Что же это – слава? Да, похоже, что слава, во всяком случае – народное признание. Меня знают в Ленинграде почти всюду. Недавно выступала в большом госпитале, – а там у комсостава в списках «Дневник», давно известный им… Из московского райкома мне звонят – «т. Берггольц, мы приглашаем вас и других
О, мне сейчас будет очень трудно – мне надо очень беречь это имя и писать так, чтоб не приносить разочарований моим читателям.
Я искренне и непосредственно рада этим письмам, хотя знаю, что – «восторженных похвал пройдет минутный шум», – и все, следующее за этим. Пусть хватит сил до конца войны! А там – неважно… Признания начальства – тоже неважно. Хлеб за поэму и «клянемся Вам, поэт-товарищ» – больше и реальней любого ордена. Ночь, снова гул и шум нашей артиллерии. О, если б Коля, любимейший, чудесный мой Коля – знал и видел все это! Боже мой! Ведь если верно, что в послеянварских стихах появилась и особая мускулативность, и сжатость, и глубина стиха при скупости и даже скудости слов – то ведь главная-то причина этому – его гибель…
Это горе, такое огромное, что я не могу рассказать о нем, даже Мусе не могла ничего приоткрыть, горе, которое испытывают, м. б., одни Молчановы – его кровь, – вот это горе дало моему стиху ту «мужественность», которая так нравится всем. Его гибель… Нет! Я ничего, ничего еще не написала, – НИЧЕГО, и только одна я знаю это. Я всем обязана ему – и этой, ТАКОЙ славой тоже. Он учил меня ценить только народное признание, – и слабые знаки его – хотя бы десятки писем детей – так радостно принимал, так радовался им. «Какой тебе славы еще нужно», – говорил он, узнав, как заучивали в тюрьме мои стихи. Как он переживал мои неудачи с калеченьем книги, как настаивал на том, чтоб я не шла ни на какие компромиссы с цензурой и редакторами, – и он был непримирим, и сам никогда ни за что не шел на беспринципные уступки.
Как он учил меня
Не ценой ли тебя купила я эту славу, боже мой? Не потому ли, хоть и дорога она мне, но мучит меня она в то же время, как нечто, приобретенное почти преступлением – моим? Но ведь я хотела уехать с ним, я делала для этого все, господи…
Я знаю, что так же очень многим обязана я Юрке и его любви, – но основным, решающим, главным – все же ему, Коле… Он писал мне в тюрьму: «предан тебе в этой жизни до смерти – и в вечном бытии»… И его преданность, как живую, чувствую я в себе непрестанно…
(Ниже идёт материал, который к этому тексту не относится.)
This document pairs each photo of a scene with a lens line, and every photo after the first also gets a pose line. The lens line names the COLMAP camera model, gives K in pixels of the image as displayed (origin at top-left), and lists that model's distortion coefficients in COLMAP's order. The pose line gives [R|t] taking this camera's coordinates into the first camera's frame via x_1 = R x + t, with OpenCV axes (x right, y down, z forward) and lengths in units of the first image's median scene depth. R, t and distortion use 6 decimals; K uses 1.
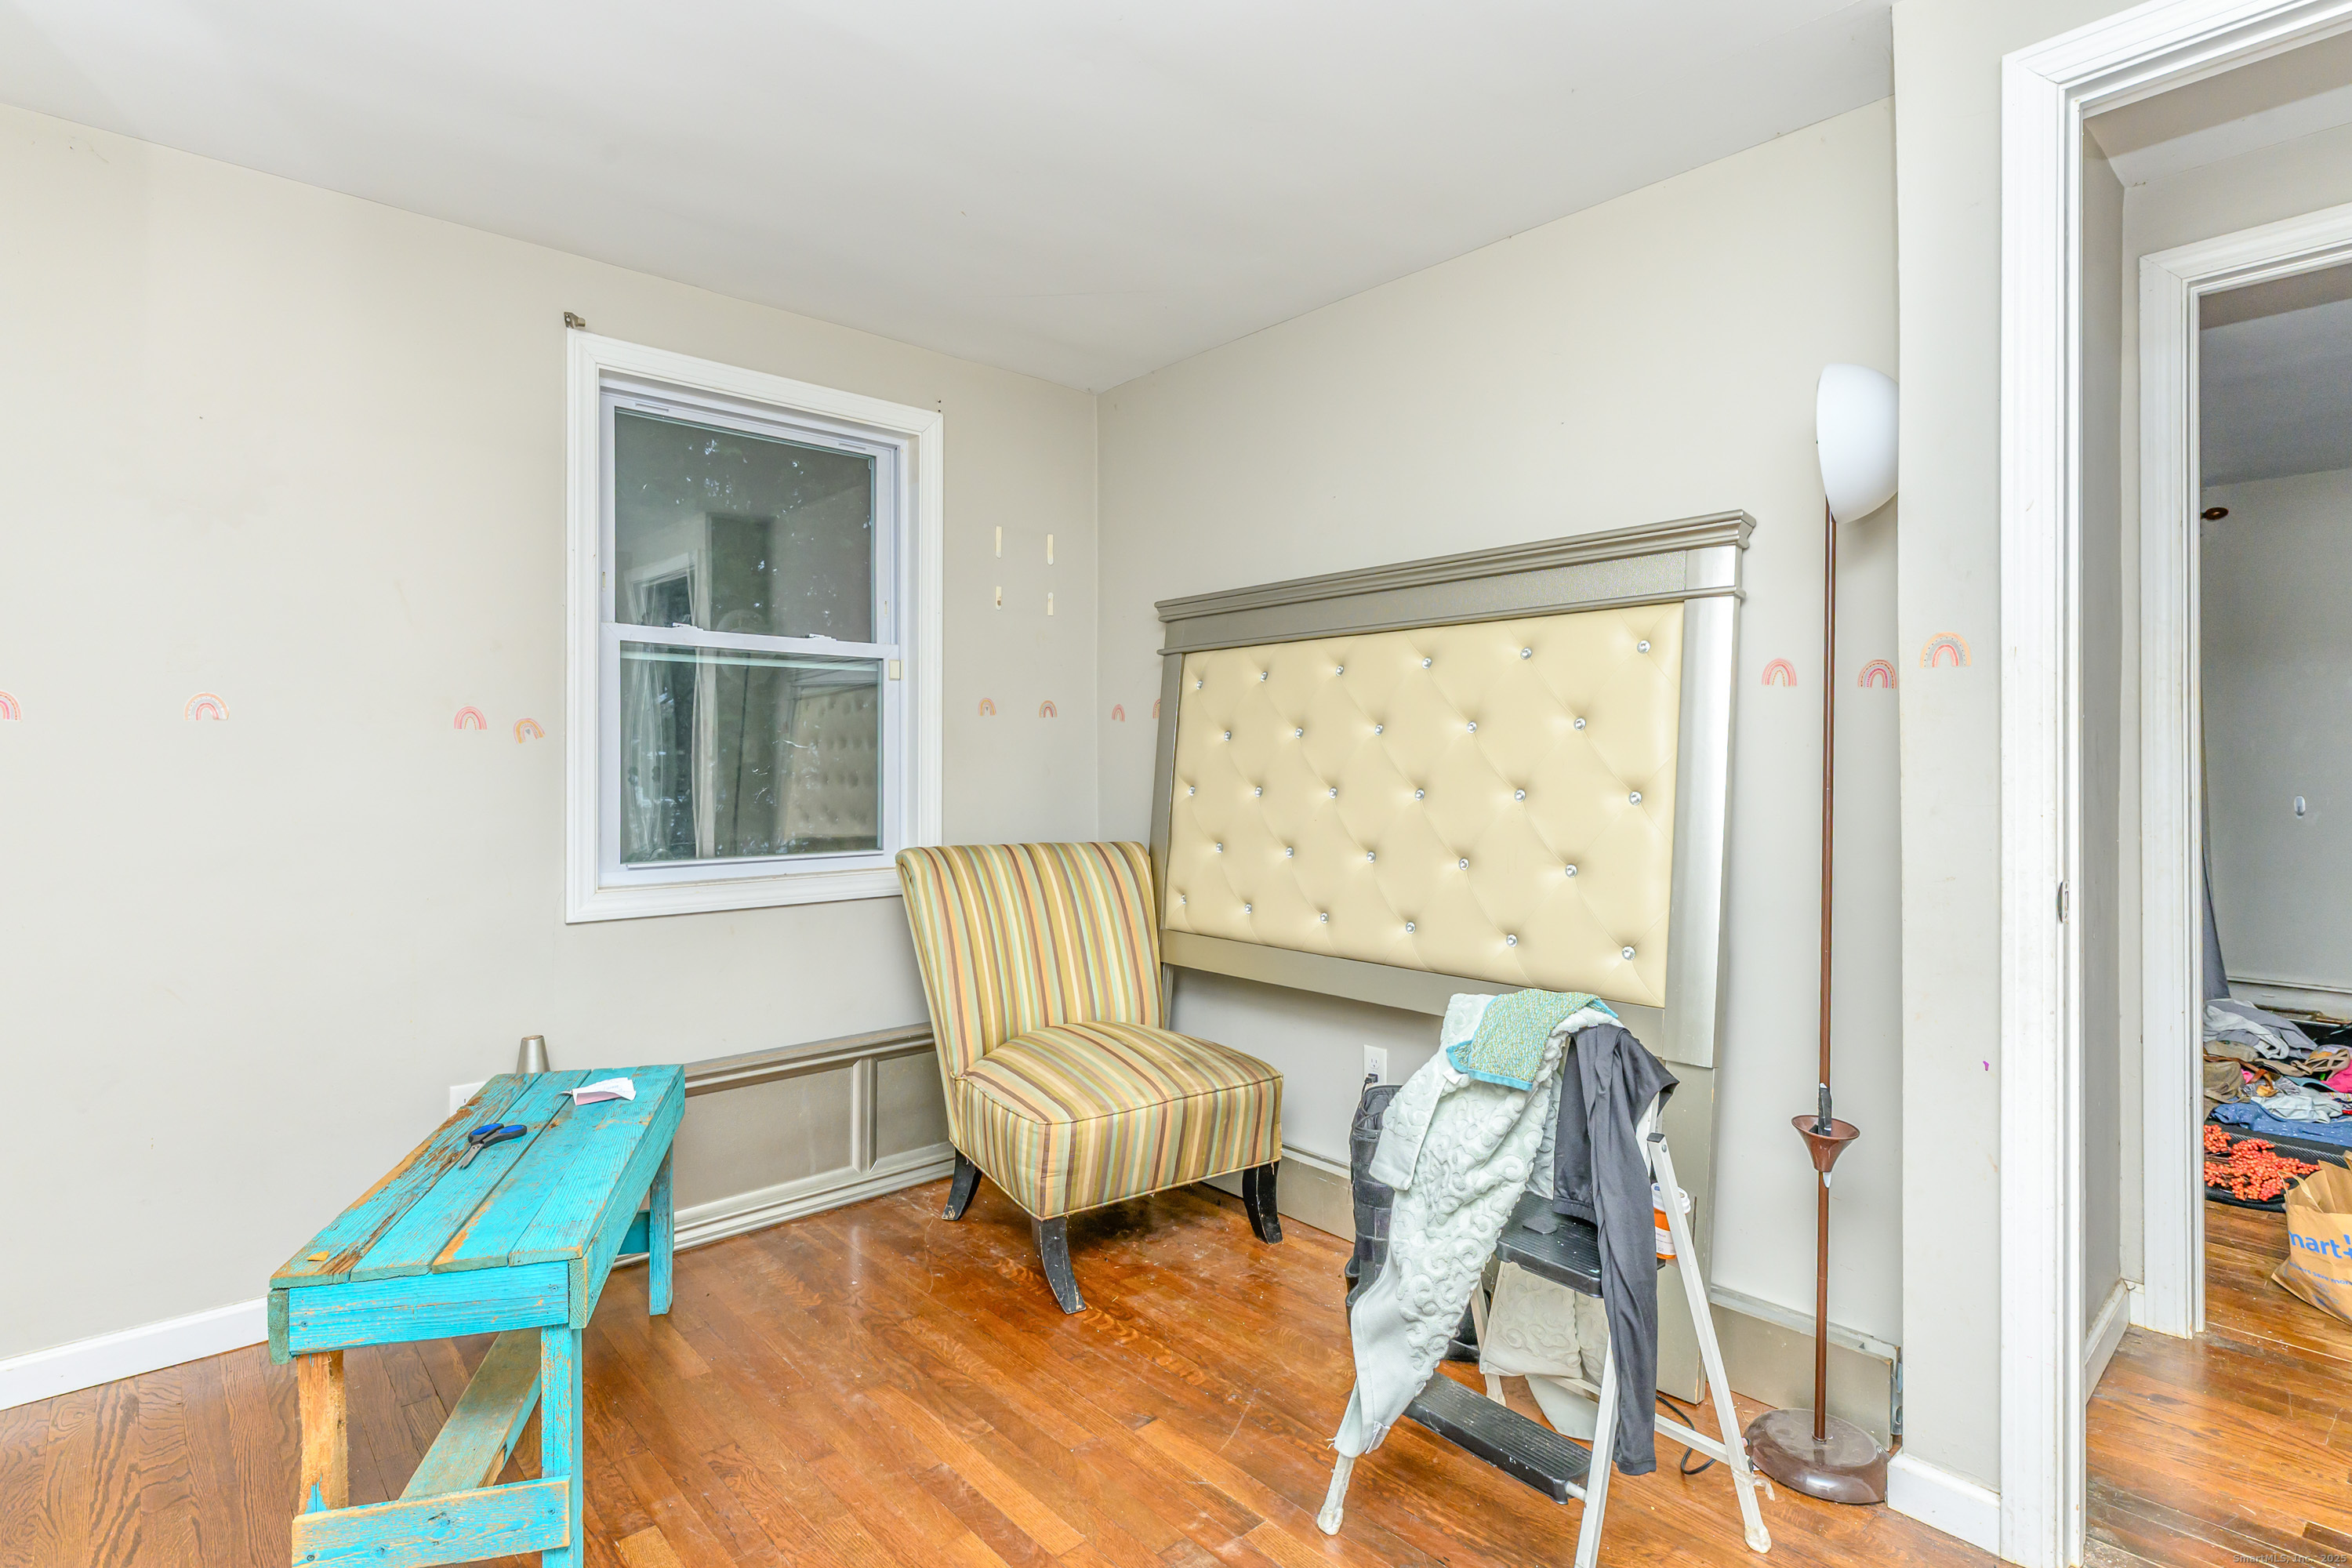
lens RADIAL K [[1166.3, 0, 1176.2], [0, 1166.3, 773.0], [0, 0, 1]] dist [-0.026884, -0.000852]
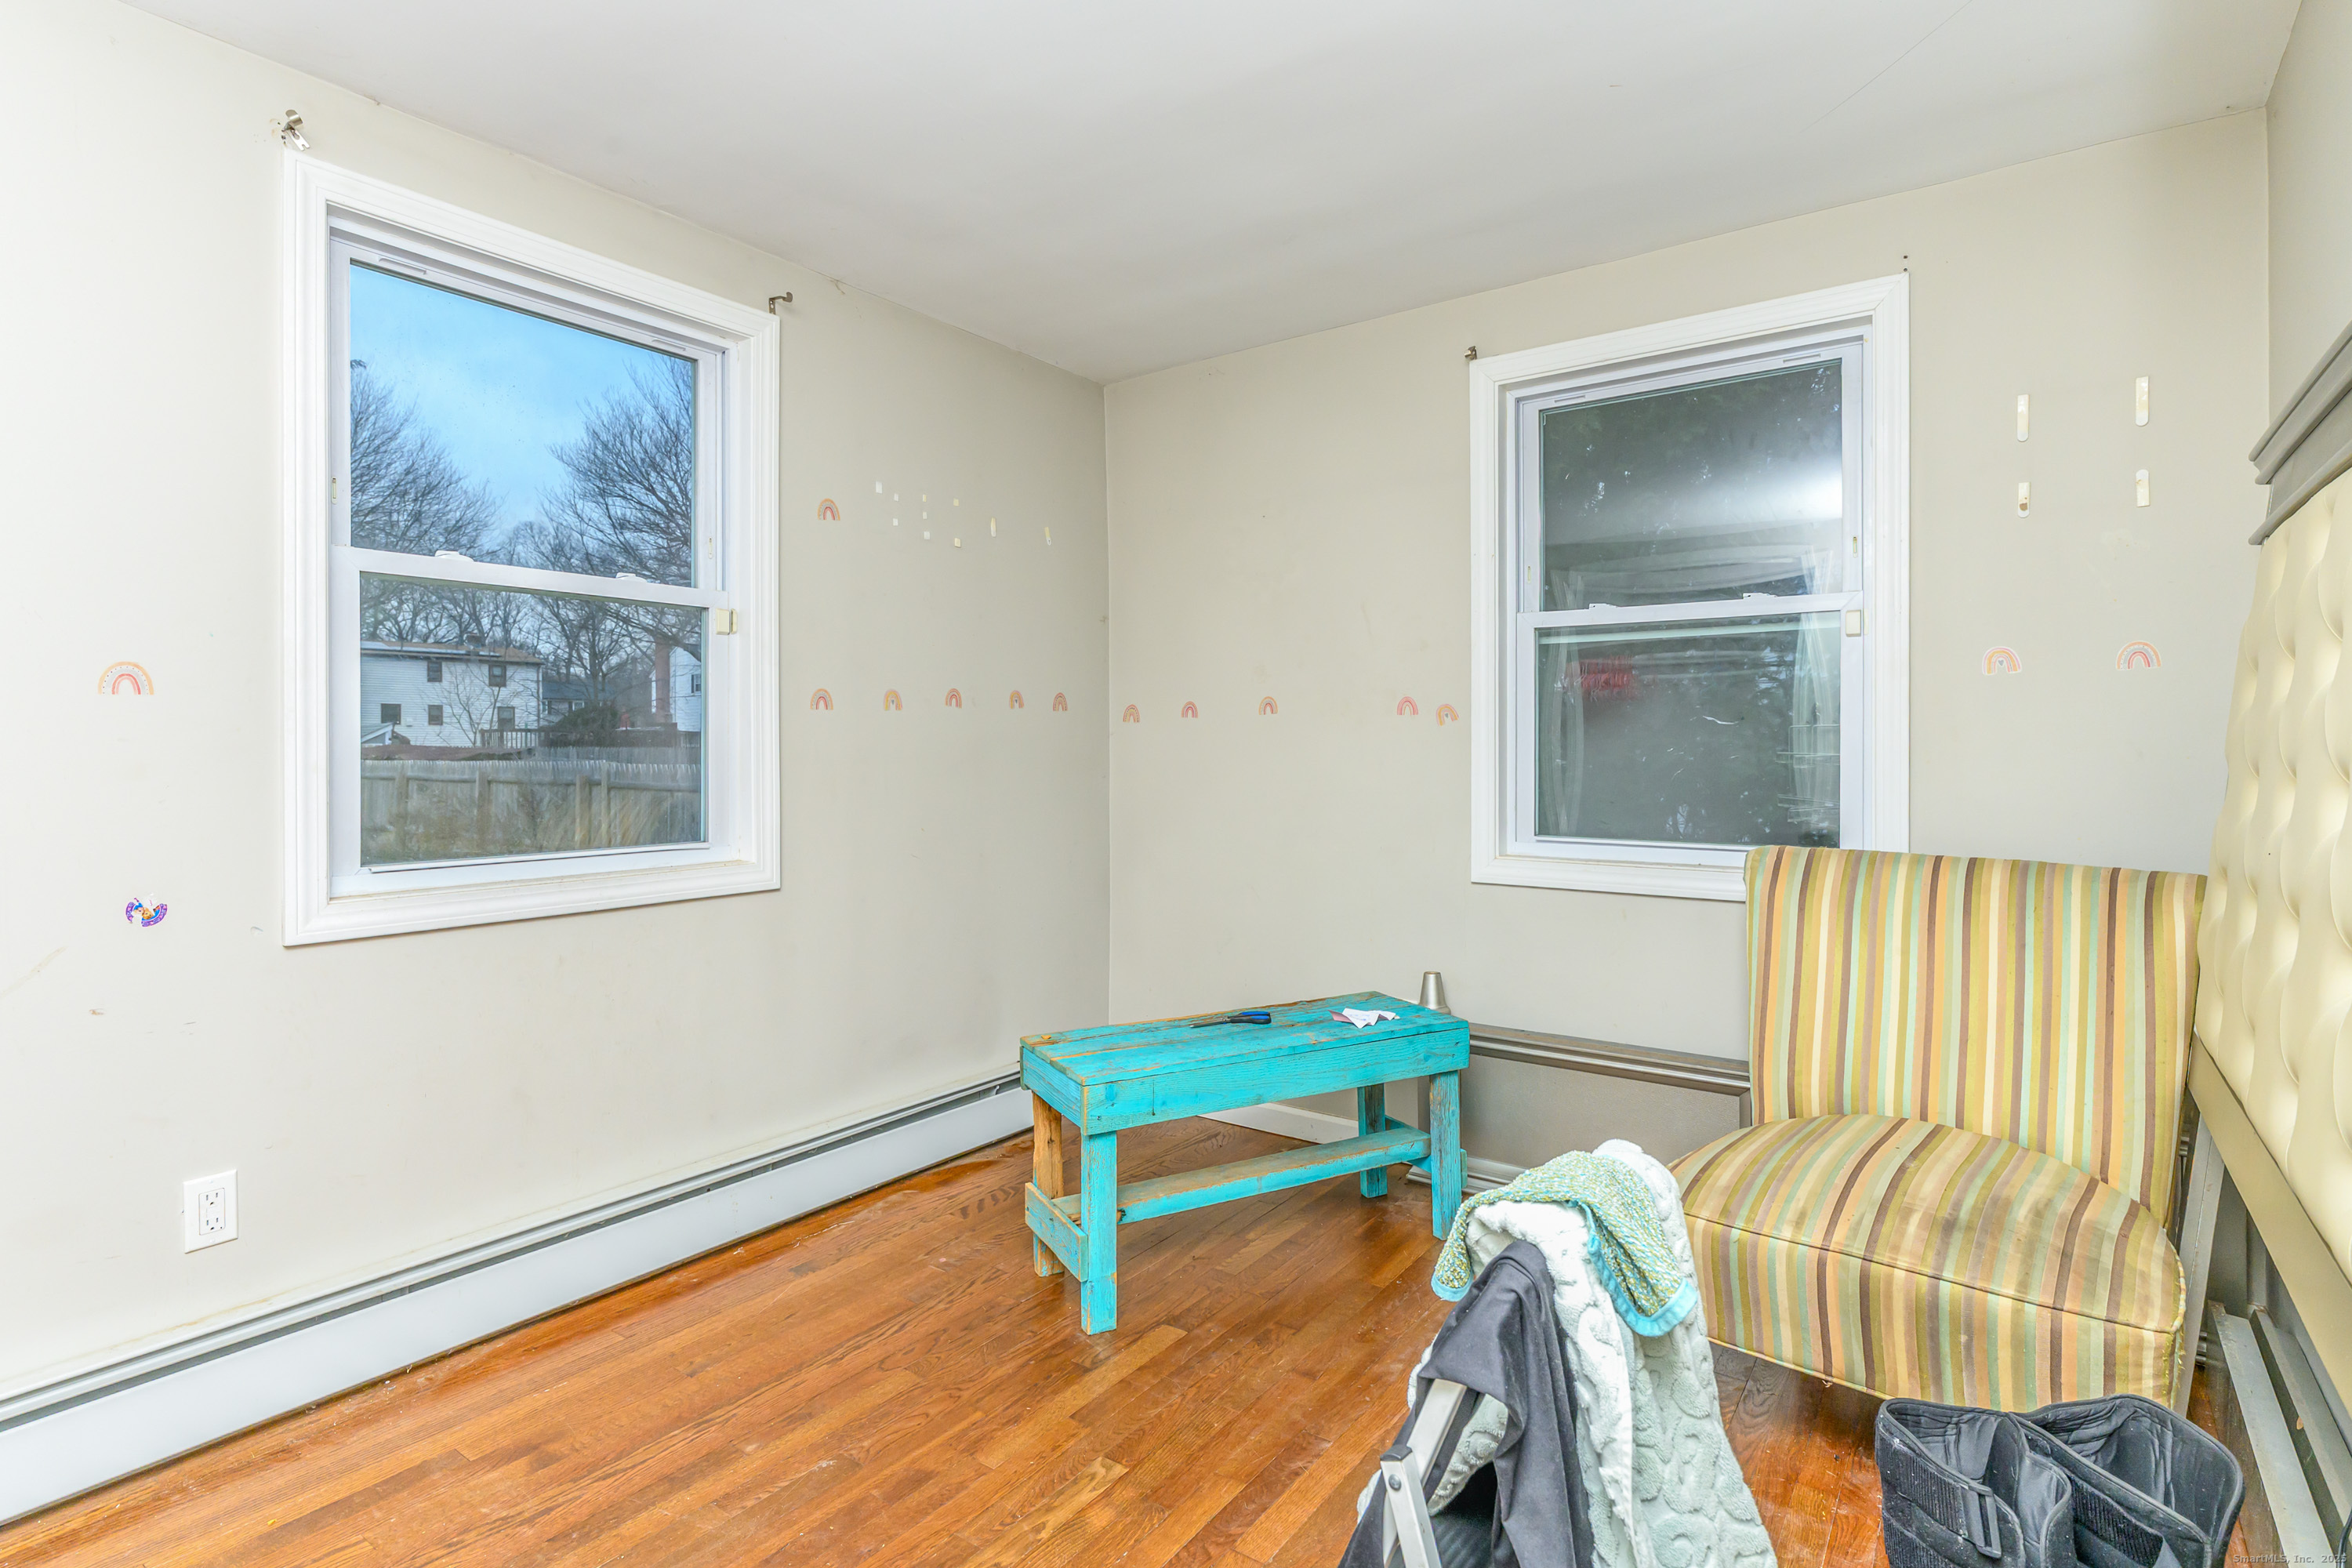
lens RADIAL K [[1164.3, 0, 1171.2], [0, 1164.3, 753.0], [0, 0, 1]] dist [0.000703, -0.000062]
pose [[0.189684, 0.006739, -0.981822, 0.556264], [-0.005515, 0.999968, 0.005798, -0.002543], [0.981830, 0.004315, 0.189715, 0.493004]]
В городе тихо. Утро. Много работала над заготовкой новых стихов – м. б., что-либо выйдет. Надо написать о сегодняшнем моменте – об отступлении нашем, о том, что нужно все выдержать, – в ОДИНОЧЕСТВЕ выдержать, без второго фронта, ведь эти буржуи, они ненавидят нас, – вот о чем надо писать, я знаю… И я об этом тоже буду писать, но тема, данная Юркой, тоже интересная и может получиться…
Ай ты, боже мой, до чего не получается с работой, – просто перед Юрой неудобно. Да и вред делу. Просит меня сейчас писать для т. н. союзников – США и Англии – Информбюро. И надо было бы срочно отправить очерк о Седьмой симфонии и нашем оркестре – 14 у них в США премьера, и для «К. П.» надо написать, а у меня время идет как-то зря, в башке – муть.
Мутит до обморока – ужасно. Надеюсь, что это – беременность, а не что-нибудь иное. Я рада, если это так, – хоть за что-нибудь надо держаться в этом хаосе и нереальности, в буре всеобщего разрушения.
Немцы уже в Армавире. Они идут неудержимо. Они выходят на Волгу, к Сталинграду, до Грозного – всего 500 км, они движутся неудержимо! Они перережут наши нефтяные коммуникации, кубанская пшеница вытаптывается и сжигается (навряд ли ее успели всю убрать и вывезти) – значит, голод все реальнее, и – наши отступают и отступают.